Over the past few decades, “social sorting” has taken hold in American politics, Federico says. Thirty years ago, the political spectrum had more moderates that still identified with either party: conservative Democrats and liberal Republicans held office. Now, Democrats tend to be liberal, and Republicans conservative, marching over time to opposite ends of the ideological spectrum. At the same time, the Republican party has become whiter and more religious, while the Democratic party has become more diverse and more ambivalent to religion.

So when Americans watch the presidential and vice presidential candidates go at each other’s throats on stage, “that bickering reminds people of partisan differences, first of all. And at the same time, those partisan differences overlap with a lot of other social differences,” says Federico. “And when different sorts of group conflicts overlap with one another, they tend to be felt in a more intense way. People start to feel a lot more difference between members of their own group and members of other groups.”

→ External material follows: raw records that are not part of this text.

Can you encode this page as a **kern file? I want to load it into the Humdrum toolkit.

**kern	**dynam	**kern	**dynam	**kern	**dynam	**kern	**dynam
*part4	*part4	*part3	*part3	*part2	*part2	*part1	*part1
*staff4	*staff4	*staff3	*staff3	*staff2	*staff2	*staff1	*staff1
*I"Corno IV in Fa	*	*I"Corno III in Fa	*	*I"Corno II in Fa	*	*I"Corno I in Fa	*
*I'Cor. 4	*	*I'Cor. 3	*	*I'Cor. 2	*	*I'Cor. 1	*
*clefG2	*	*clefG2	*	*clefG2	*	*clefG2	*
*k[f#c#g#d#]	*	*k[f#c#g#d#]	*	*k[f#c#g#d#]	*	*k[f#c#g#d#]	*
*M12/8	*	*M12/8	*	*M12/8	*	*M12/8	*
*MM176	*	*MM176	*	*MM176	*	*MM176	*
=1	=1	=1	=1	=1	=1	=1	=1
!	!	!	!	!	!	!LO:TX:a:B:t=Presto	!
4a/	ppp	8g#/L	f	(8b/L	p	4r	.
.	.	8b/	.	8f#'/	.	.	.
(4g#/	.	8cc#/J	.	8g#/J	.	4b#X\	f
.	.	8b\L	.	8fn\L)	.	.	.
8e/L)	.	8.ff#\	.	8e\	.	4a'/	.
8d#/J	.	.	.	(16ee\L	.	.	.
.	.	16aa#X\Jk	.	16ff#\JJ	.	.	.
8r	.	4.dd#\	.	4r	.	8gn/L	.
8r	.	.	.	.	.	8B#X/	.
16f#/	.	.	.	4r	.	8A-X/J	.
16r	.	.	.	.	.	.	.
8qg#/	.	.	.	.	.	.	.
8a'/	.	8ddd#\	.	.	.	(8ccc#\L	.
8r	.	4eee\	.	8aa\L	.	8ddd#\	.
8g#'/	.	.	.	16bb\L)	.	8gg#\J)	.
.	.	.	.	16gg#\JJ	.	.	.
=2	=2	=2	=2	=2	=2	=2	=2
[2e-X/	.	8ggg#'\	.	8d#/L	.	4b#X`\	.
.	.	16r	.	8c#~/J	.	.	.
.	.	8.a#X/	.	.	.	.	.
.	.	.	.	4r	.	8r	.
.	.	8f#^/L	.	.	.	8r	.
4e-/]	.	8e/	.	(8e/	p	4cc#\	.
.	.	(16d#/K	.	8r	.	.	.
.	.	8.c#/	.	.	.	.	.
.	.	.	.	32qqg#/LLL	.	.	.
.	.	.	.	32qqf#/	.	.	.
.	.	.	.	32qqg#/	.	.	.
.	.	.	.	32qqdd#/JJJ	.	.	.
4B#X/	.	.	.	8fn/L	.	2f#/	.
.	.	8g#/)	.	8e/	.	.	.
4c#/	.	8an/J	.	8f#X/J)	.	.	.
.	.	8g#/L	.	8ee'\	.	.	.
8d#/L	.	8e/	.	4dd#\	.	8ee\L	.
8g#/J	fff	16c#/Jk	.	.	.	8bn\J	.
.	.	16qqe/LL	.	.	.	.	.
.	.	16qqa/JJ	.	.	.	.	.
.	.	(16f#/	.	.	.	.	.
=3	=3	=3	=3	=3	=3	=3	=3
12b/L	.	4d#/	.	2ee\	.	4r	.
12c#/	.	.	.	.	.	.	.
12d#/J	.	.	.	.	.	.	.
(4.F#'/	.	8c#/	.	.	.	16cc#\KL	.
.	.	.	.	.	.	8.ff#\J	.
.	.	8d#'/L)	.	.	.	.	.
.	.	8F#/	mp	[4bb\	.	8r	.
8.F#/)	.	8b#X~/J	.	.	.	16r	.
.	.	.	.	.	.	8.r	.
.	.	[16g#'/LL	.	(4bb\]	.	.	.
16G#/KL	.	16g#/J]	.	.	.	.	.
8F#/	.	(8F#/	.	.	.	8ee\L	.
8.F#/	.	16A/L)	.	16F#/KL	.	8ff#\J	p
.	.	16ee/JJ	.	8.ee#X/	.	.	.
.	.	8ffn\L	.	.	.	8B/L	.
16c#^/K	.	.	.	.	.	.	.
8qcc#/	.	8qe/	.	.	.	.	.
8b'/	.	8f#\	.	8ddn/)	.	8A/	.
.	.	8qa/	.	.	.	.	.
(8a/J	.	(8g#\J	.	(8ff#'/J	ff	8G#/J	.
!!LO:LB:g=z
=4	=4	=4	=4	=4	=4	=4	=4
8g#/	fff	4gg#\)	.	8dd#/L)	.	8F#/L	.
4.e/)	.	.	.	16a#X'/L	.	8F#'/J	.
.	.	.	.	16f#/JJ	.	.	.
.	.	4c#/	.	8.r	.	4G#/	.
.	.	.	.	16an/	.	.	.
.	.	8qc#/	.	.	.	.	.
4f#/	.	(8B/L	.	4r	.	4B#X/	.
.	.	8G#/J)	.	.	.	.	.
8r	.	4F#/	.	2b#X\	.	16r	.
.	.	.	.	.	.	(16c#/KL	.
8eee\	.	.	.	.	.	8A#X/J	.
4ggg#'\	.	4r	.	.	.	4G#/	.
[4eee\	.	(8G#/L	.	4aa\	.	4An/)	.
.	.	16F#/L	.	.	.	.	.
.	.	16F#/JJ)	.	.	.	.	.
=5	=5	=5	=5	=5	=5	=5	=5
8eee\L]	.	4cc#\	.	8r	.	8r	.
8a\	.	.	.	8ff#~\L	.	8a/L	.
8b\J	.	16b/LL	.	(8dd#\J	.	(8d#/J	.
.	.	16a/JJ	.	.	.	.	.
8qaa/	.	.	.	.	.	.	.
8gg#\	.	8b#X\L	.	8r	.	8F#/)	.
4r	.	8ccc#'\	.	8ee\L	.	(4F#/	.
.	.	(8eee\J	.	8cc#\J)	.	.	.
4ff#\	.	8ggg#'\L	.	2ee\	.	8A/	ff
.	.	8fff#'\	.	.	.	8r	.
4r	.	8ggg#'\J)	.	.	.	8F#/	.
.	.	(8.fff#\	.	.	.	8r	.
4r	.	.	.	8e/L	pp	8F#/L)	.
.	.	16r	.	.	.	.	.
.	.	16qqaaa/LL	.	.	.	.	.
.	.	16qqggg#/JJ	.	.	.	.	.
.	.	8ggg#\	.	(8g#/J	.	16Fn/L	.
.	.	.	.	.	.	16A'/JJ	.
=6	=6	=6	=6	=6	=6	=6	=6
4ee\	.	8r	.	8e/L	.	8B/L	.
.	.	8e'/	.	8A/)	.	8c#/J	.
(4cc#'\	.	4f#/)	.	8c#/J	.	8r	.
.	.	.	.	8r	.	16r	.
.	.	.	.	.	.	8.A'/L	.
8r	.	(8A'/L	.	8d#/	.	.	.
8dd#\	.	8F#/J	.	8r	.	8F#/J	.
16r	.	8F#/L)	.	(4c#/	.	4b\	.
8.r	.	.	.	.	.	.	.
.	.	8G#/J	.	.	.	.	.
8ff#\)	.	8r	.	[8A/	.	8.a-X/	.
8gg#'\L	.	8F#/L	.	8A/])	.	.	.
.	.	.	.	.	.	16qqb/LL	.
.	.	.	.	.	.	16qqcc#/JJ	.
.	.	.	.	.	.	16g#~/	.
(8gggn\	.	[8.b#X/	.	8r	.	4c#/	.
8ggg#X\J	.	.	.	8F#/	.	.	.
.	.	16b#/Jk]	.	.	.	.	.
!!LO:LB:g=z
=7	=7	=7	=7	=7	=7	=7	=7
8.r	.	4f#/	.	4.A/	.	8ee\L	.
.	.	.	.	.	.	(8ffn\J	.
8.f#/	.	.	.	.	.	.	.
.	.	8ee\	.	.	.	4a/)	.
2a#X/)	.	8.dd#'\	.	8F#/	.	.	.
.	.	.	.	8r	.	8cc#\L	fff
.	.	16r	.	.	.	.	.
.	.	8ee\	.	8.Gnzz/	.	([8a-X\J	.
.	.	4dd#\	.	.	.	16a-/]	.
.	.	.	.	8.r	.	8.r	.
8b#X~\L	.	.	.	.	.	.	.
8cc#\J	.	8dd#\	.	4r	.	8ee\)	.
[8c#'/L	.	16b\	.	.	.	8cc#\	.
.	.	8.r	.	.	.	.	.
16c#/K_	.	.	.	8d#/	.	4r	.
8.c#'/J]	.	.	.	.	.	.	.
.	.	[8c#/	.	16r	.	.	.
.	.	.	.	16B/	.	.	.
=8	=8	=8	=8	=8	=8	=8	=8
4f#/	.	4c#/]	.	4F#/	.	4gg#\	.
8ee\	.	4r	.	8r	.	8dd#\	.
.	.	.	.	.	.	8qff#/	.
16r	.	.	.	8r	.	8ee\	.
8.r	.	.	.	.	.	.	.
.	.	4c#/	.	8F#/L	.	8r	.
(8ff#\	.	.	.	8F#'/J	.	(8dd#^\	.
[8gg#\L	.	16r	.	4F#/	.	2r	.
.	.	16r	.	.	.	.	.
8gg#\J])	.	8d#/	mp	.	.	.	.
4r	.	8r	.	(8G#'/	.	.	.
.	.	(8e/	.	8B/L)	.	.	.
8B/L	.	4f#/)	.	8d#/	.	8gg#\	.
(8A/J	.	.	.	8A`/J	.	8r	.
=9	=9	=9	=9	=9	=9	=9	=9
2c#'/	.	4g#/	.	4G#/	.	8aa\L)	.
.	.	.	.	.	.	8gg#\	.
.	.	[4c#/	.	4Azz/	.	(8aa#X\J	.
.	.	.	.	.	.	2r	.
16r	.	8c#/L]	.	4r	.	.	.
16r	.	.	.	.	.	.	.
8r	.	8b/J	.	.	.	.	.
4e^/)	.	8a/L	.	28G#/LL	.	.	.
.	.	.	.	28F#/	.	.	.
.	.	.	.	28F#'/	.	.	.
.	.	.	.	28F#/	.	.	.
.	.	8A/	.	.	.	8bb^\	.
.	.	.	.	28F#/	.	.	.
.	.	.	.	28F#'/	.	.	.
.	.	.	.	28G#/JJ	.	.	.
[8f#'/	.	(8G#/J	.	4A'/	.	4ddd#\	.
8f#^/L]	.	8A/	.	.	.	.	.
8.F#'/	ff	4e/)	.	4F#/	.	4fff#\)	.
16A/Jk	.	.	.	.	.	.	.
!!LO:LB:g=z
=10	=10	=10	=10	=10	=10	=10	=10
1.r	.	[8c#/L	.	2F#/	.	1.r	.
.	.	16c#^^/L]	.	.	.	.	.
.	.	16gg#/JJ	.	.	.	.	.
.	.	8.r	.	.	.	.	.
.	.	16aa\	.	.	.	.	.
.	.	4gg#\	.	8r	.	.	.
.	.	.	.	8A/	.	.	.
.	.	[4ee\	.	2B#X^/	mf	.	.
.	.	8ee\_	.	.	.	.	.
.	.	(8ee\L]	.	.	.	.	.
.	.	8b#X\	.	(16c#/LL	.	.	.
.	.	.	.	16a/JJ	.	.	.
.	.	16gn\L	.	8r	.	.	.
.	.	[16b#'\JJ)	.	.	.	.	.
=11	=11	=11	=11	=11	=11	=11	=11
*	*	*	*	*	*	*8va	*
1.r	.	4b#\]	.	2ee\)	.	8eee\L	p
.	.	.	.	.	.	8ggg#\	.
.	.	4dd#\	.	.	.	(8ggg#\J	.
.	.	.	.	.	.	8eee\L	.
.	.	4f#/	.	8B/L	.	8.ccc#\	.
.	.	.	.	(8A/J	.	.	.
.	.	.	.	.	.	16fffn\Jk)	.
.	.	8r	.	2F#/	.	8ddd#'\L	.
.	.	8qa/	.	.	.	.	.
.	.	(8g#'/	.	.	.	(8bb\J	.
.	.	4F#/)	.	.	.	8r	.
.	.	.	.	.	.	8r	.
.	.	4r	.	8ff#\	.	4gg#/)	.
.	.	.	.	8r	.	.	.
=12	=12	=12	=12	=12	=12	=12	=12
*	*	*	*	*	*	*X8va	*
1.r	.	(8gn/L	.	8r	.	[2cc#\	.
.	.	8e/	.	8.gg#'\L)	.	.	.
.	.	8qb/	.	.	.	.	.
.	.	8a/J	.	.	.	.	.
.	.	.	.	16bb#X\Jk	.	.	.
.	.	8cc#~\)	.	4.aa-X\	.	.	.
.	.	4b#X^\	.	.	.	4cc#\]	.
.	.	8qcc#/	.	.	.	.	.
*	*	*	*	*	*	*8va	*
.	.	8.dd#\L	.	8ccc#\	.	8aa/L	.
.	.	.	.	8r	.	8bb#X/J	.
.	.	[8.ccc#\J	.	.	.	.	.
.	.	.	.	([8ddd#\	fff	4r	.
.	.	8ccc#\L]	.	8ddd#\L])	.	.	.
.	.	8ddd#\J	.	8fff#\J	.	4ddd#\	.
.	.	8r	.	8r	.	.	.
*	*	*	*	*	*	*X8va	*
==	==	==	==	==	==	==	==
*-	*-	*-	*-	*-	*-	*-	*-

That is, Democrats and Republicans are “othering” the people of their opposing party, amplifying not just ideological differences, but racial and religious ones as well. Over the last quarter century, political scientists have seen that Americans have grown increasingly disdainful of the party that’s in opposition to their own. But, paradoxically, “as much as America has become a more partisan place, there's good evidence that Americans in general don't like rough-and-tumble partisanship,” Federico says.

Americans seem confused, I know. But it gets even more confusing. “More recently, there's been some research into this question of whether people really dislike the ‘out’ party,” says Federico, meaning the opposing party, “or whether they just dislike people they perceive to be overly engaged in partisan politics.”

“As it turns out,” he continues, “there's some good evidence that while people don't mind someone being a Democrat or a Republican, what they don't really like is when people are kind of in your face about it, and overly contentious.” But in the debates, what we’ve seen is this contentiousness, writ about as large as you can write it. “People really just don't like this rabid partisanship—very active or hostile partisanship—when you dig into it,” says Federico. “And what we saw in that debate, especially frankly on the side of the president, was just a perfect example of that. It's what a lot of people don't like.”

And finally, the presidential debate was traumatizing in both its tone and its content. When given a chance, Trump not only refused to condemn white supremacists, but he told the Proud Boys, which the Southern Poverty Law Center designates as a hate group, to “stand back and stand by.” It was a shocking statement from a political leader, a man expected to set the norms not just for his party but society at large. He also cast doubt on the integrity of an election that’s just a month away, feeding a kind of anxious uncertainty about what’s going to happen on November 3.

For viewers, these kinds of statements are frightening, says Druckman, of Northwestern. “References by Trump that ostensibly support white supremacy and the invalidity of the electoral process surely cause anxiety by introducing threat and uncertainty, respectively,” he says.

And these statements have very real societal consequences: We want to keep the Proud Boys on the margins, not bring them into the mainstream with a presidential shout-out. “If you have a breakdown in the willingness of political leaders to sort of police the boundary between what is acceptable political expression and what is not, then you really start to have a problem on your hands,” says Federico. “Trump in general is a norm breaker, but an especially important norm that he seems to have weakened is the proscription, so to speak, on overt racism, on outright expressions of white supremacy. He's weakened our norms against these things.”

If Trump ends up agreeing to the virtual debate next week, might the physical distance between the candidates help? Maybe we’ll get fewer interruptions. But it won’t fix the underlying toxicity of American partisan politics. “On the whole,” says Federico, “I would say that I'm somewhat skeptical that there's really anything they can do, in terms of structuring the debates, to prevent it from being acrimonious.”